Work required.
Your task is to copy the stretch of lines in the records below that begins with the line containing "Gentlemen, we have" and ends with the line containing "My friends, as", exactly as written, with nothing added.

[Extracted page text data]
++++++++++
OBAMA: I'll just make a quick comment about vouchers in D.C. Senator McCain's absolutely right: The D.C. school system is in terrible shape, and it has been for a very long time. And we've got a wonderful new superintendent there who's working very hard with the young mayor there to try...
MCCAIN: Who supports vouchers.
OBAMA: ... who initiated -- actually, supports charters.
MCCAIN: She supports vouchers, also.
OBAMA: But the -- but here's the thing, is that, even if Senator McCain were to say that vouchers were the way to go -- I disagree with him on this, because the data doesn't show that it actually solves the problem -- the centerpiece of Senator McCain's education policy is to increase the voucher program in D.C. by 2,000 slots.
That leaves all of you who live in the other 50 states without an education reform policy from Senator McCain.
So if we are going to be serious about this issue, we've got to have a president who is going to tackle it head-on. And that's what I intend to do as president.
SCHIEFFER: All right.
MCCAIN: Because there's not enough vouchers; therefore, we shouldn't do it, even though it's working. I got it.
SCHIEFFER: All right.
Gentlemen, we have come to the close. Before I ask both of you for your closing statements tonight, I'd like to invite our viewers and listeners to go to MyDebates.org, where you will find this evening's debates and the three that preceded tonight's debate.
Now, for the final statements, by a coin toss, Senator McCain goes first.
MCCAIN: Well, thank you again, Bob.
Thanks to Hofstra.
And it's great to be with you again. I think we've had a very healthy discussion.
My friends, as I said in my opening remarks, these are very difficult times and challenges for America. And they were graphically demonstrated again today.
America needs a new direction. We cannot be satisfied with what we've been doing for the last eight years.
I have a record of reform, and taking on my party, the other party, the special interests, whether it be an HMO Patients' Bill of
++++++++++
Exercise answer.
Gentlemen, we have come to the close. Before I ask both of you for your closing statements tonight, I'd like to invite our viewers and listeners to go to MyDebates.org, where you will find this evening's debates and the three that preceded tonight's debate.
Now, for the final statements, by a coin toss, Senator McCain goes first.
MCCAIN: Well, thank you again, Bob.
Thanks to Hofstra.
And it's great to be with you again. I think we've had a very healthy discussion.
My friends, as I said in my opening remarks, these are very difficult times and challenges for America. And they were graphically demonstrated again today.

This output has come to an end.